Minimum Qualifications
- Bachelor’s degree in computer science, computer engineering, security, or a related field, or equivalent practical experience.
- Significant experience designing and shipping security-critical systems, platform security mechanisms, or large-scale systems software.
- Strong understanding of security architecture, trust boundaries, least privilege, authorization, isolation, secure execution, and defense-in-depth.
- Demonstrated ability to convert threat models and security requirements into reliable production implementations.

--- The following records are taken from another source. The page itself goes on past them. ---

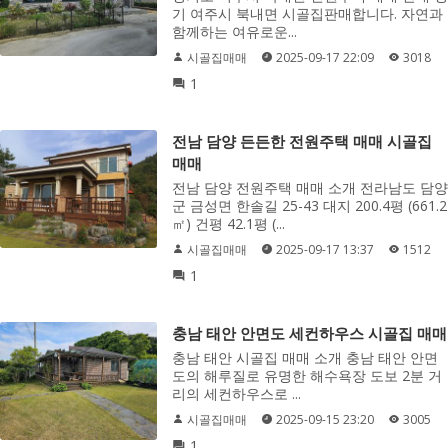
기 여주시 북내면 시골집판매합니다. 자연과
함께하는 여유로운...
시골집매매
2025-09-17 22:09
3018
1
전남 담양 든든한 전원주택 매매 시골집
매매
전남 담양 전원주택 매매 소개 전라남도 담양
군 금성면 한솔길 25-43 대지 200.4평 (661.2
㎡) 건평 42.1평 (...
시골집매매
2025-09-17 13:37
1512
1
충남 태안 안면도 세컨하우스 시골집 매매
충남 태안 시골집 매매 소개 충남 태안 안면
도의 해루질로 유명한 해수욕장 도보 2분 거
리의 세컨하우스로 ...
시골집매매
2025-09-15 23:20
3005
1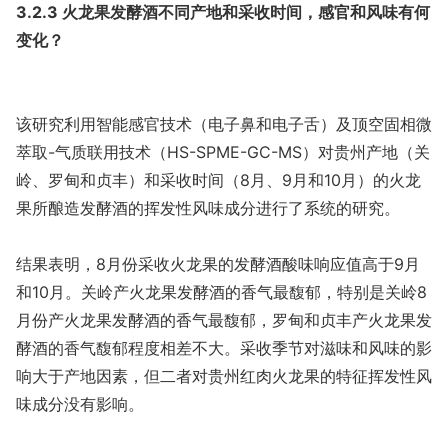
3.2.3 火龙果发酵酒不同产地和采收时间，感官和风味有何
变化？
该研究利用智能感官技术（电子鼻和电子舌）及顶空固相微
萃取-气质联用技术（HS-SPME-GC-MS）对贵州产地（关
岭、罗甸和贞丰）和采收时间（8月、9月和10月）的火龙
果所酿造发酵酒的挥发性风味成分进行了系统的研究。
结果表明，8月份采收火龙果的发酵酒酸味响应值高于9月
和10月。关岭产火龙果发酵酒的香气最馥郁，特别是关岭8
月份产火龙果发酵酒的香气最馥郁，罗甸和贞丰产火龙果发
酵酒的香气馥郁程度相差不大。采收季节对滋味和风味的影
响大于产地因素，但二者对贵州红肉火龙果的特征挥发性风
味成分没有影响。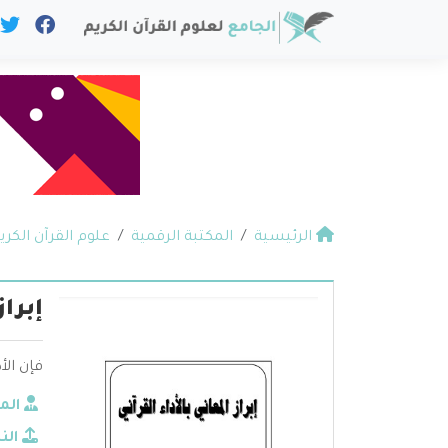
الرئيسية
المكتبة الرقمية
علوم القرآن الكري
إبراز
فإن الأ
الم
الن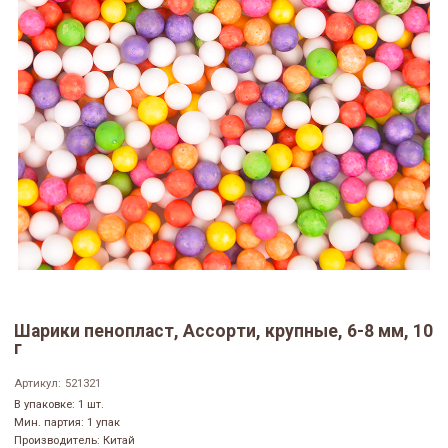
Шарики пенопласт, Ассорти, крупные, 6-8 мм, 10
г
Артикул:
521321
В упаковке: 1 шт.
Мин. партия: 1 упак
Производитель: Китай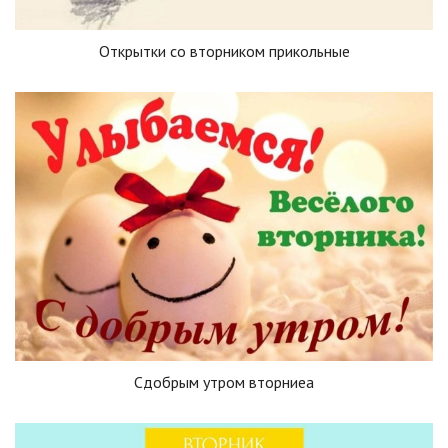
Открытки со вторником прикольные
Сдобрым утром вторниеа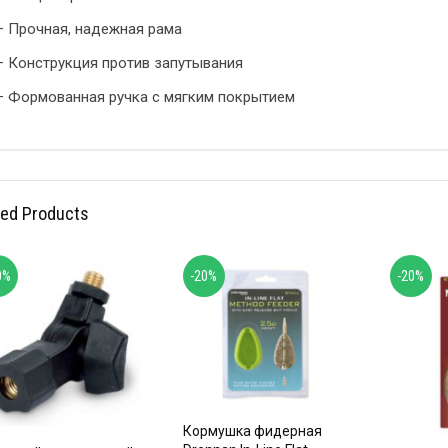
– Прочная, надежная рама
– Конструкция против запутывания
– Формованная ручка с мягким покрытием
ted Products
0%
-20%
-20%
Кормушка фидерная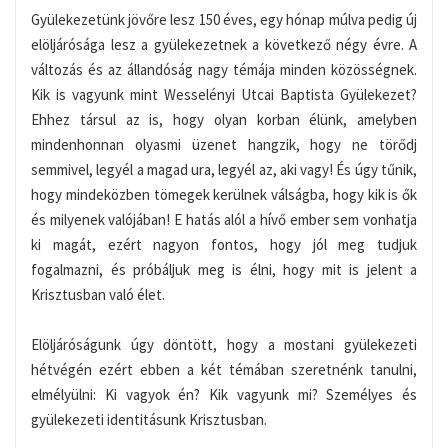
Gyülekezetünk jövőre lesz 150 éves, egy hónap múlva pedig új
elöljárósága lesz a gyülekezetnek a következő négy évre. A
változás és az állandóság nagy témája minden közösségnek.
Kik is vagyunk mint Wesselényi Utcai Baptista Gyülekezet?
Ehhez társul az is, hogy olyan korban élünk, amelyben
mindenhonnan olyasmi üzenet hangzik, hogy ne törődj
semmivel, legyél a magad ura, legyél az, aki vagy! És úgy tűnik,
hogy mindeközben tömegek kerülnek válságba, hogy kik is ők
és milyenek valójában! E hatás alól a hívő ember sem vonhatja
ki magát, ezért nagyon fontos, hogy jól meg tudjuk
fogalmazni, és próbáljuk meg is élni, hogy mit is jelent a
Krisztusban való élet.
Elöljáróságunk úgy döntött, hogy a mostani gyülekezeti
hétvégén ezért ebben a két témában szeretnénk tanulni,
elmélyülni: Ki vagyok én? Kik vagyunk mi? Személyes és
gyülekezeti identitásunk Krisztusban.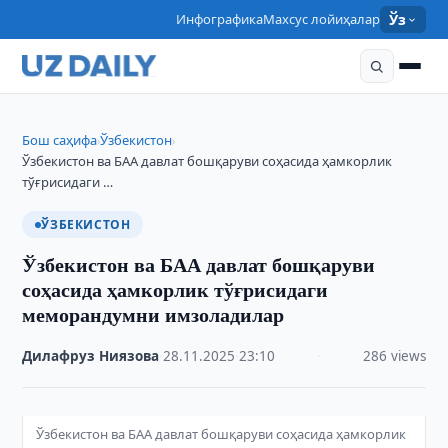
Инфографика
Махсус лойиҳалар
Ўз
Бош саҳифа
Ўзбекистон
›
›
Ўзбекистон ва БАА давлат бошқаруви соҳасида ҳамкорлик
тўғрисидаги …
ЎЗБЕКИСТОН
Ўзбекистон ва БАА давлат бошқаруви
соҳасида ҳамкорлик тўғрисидаги
меморандумни имзоладилар
Дилафруз Ниязова
·
28.11.2025
·
23:10
·
286 views
Ўзбекистон ва БАА давлат бошқаруви соҳасида ҳамкорлик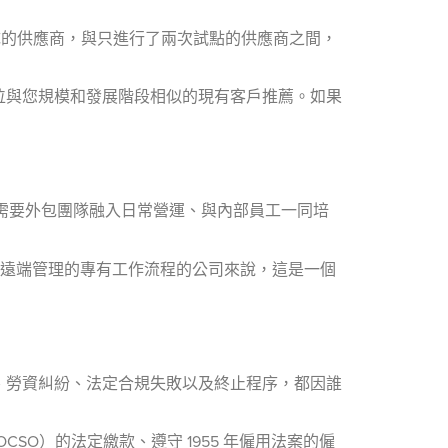
隊的供應商，與只進行了兩次試點的供應商之間，
位與您規模和發展階段相似的現有客戶推薦。如果
些需要外包團隊融入日常營運、與內部員工一同培
有效遠端管理的專有工作流程的公司來說，這是一個
誤、勞資糾紛、法定合規失敗以及終止程序，都因誰
SOCSO）的法定繳款、遵守 1955 年僱用法案的僱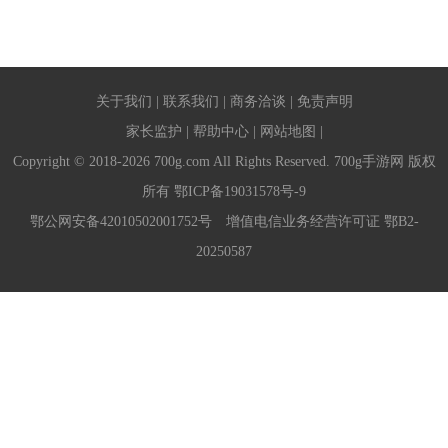
关于我们
|
联系我们
|
商务洽谈
|
免责声明
家长监护
|
帮助中心
|
网站地图
|
Copyright © 2018-2026 700g.com All Rights Reserved. 700g手游网 版权
所有
鄂ICP备19031578号-9
鄂公网安备42010502001752号
增值电信业务经营许可证 鄂B2-
20250587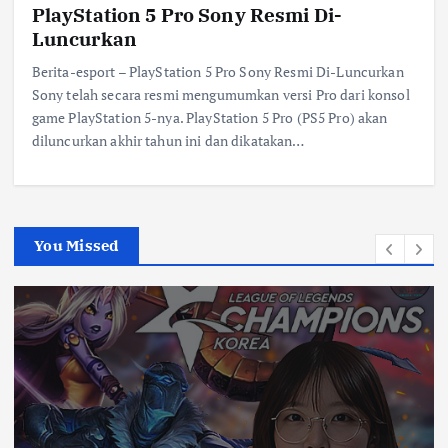
PlayStation 5 Pro Sony Resmi Di-
Luncurkan
Berita-esport – PlayStation 5 Pro Sony Resmi Di-Luncurkan
Sony telah secara resmi mengumumkan versi Pro dari konsol
game PlayStation 5-nya. PlayStation 5 Pro (PS5 Pro) akan
diluncurkan akhir tahun ini dan dikatakan…
You Missed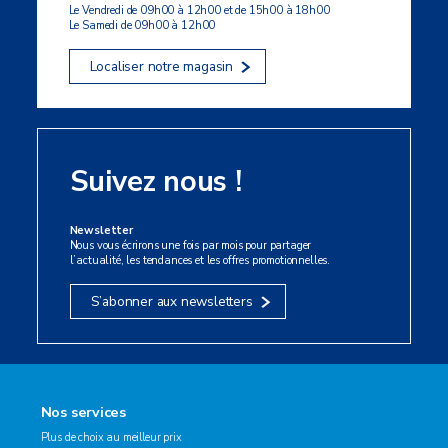
Le Vendredi de 09h00 à 12h00 et de 15h00 à 18h00
Le Samedi de 09h00 à 12h00
Localiser notre magasin
Suivez nous !
Newsletter
Nous vous écrirons une fois par mois pour partager
l’actualité, les tendances et les offres promotionnelles.
S’abonner aux newsletters
Nos services
Plus de choix au meilleur prix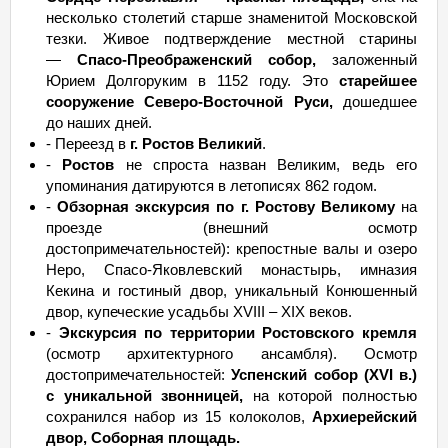
несколько столетий старше знаменитой Московской
тезки. Живое подтверждение местной старины
—
Спасо-Преображенский собор,
заложенный
Юрием Долгоруким в 1152 году. Это
старейшее
сооружение Северо-Восточной Руси,
дошедшее
до наших дней.
- Переезд в
г. Ростов Великий
.
-
Ростов
не спроста назван Великим, ведь его
упоминания датируются в летописях 862 годом.
-
Обзорная экскурсия по г. Ростову Великому
на
проезде (внешний осмотр
достопримечательностей): крепостные валы и озеро
Неро, Спасо-Яковлевский монастырь, имназия
Кекина и гостиный двор, уникальный Конюшенный
двор, купеческие усадьбы XVIII – XIX веков.
-
Экскурсия по территории Ростовского кремля
(осмотр архитектурного ансамбля). Осмотр
достопримечательностей:
Успенский собор (XVI в.)
с уникальной звонницей,
на которой полностью
сохранился набор из 15 колоколов,
Архиерейский
двор, Соборная площадь.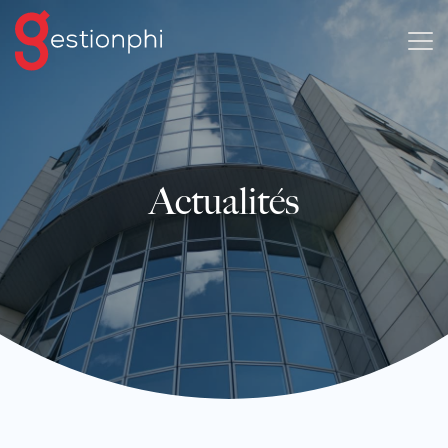
Actualités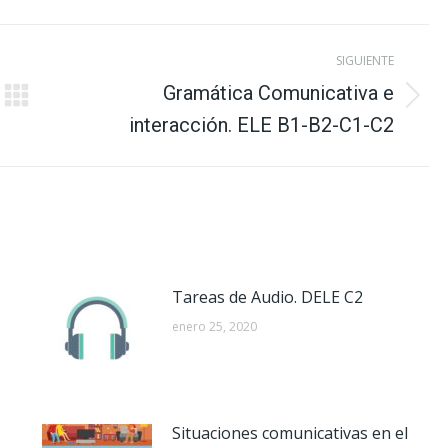
book
Pinterest
LinkedIn
WhatsApp
SIGUIENTE
Gramática Comunicativa e
Publicación
interacción. ELE B1-B2-C1-C2
siguiente:
Tareas de Audio. DELE C2
enero 25, 2020
Situaciones comunicativas en el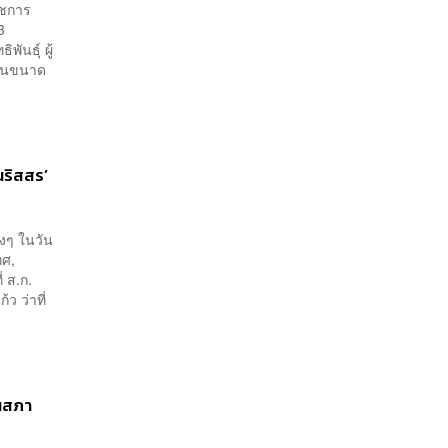
ราชการ
3
ันธุ์ ผู้
กินขนาด
นริสสร’
งๆ ในวัน
ทศ,
่ ส.ก.
ว ว่าที่
านสภา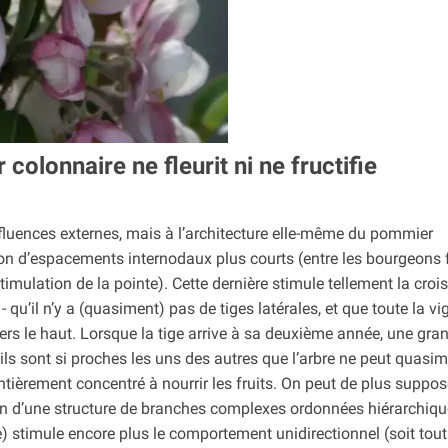
colonnaire ne fleurit ni ne fructifie
nfluences externes, mais à l’architecture elle-même du pommier
son d’espacements internodaux plus courts (entre les bourgeons f
timulation de la pointe). Cette dernière stimule tellement la cro
qu’il n’y a (quasiment) pas de tiges latérales, et que toute la vi
vers le haut. Lorsque la tige arrive à sa deuxième année, une gra
ils sont si proches les uns des autres que l’arbre ne peut quasi
entièrement concentré à nourrir les fruits. On peut de plus suppo
 non d’une structure de branches complexes ordonnées hiérarchiq
e) stimule encore plus le comportement unidirectionnel (soit tout 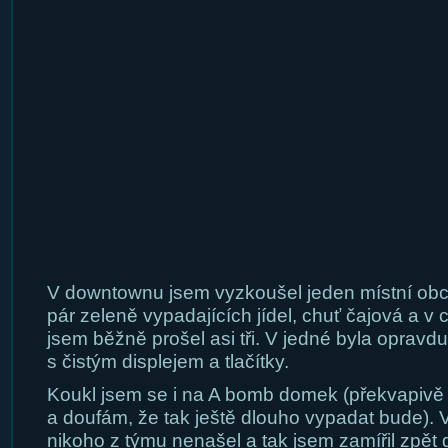
V downtownu jsem vyzkoušel jeden místní obch
pár zeleně vypadajících jídel, chuť čajová a v
jsem běžně prošel asi tři. V jedné byla opravd
s čistým displejem a tlačítky.
Koukl jsem se i na A bomb domek (překvapivě
a doufám, že tak ještě dlouho vypadat bude). 
nikoho z týmu nenašel a tak jsem zamířil zpět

- Strong software engineering skills in one or more systems or platform languages, with experience building maintainable, testable, and performance-sensitive software.
- Experience working across organizational boundaries to influence architecture and deliver security improvements in complex production systems.
Preferred Qualifications
- Experience securing LLM-based, agentic, tool-using, or other probabilistic AI systems.
- Experience with capability systems, sandboxing, policy engines, information-flow controls, provenance systems, secure IPC/RPC, or workload isolation.
- Familiarity with attacks against agent systems, including prompt injection, unauthorized tool use, privilege escalation, data exfiltration, memory poisoning, and multi-stage attacks.
- Experience building security evaluation infrastructure, fuzzing systems, adversarial test frameworks, runtime monitors, or automated release gates.
- Experience securing operating systems, distributed systems, application platforms, cloud services, or privacy-sensitive consumer products.
- Understanding of ML inference systems and the interaction between models, context construction, orchestration layers, retrieval systems, tools, and product code.
- Ability to evaluate security designs against practical constraints such as latency, availability, privacy, compatibility, and diagnosability.
- Track record of delivering foundational security mechanisms adopted by multiple products or engineering organizations.
- Excellent written and verbal communication skills, including the ability to explain subtle security properties to research, engineering, and product audiences.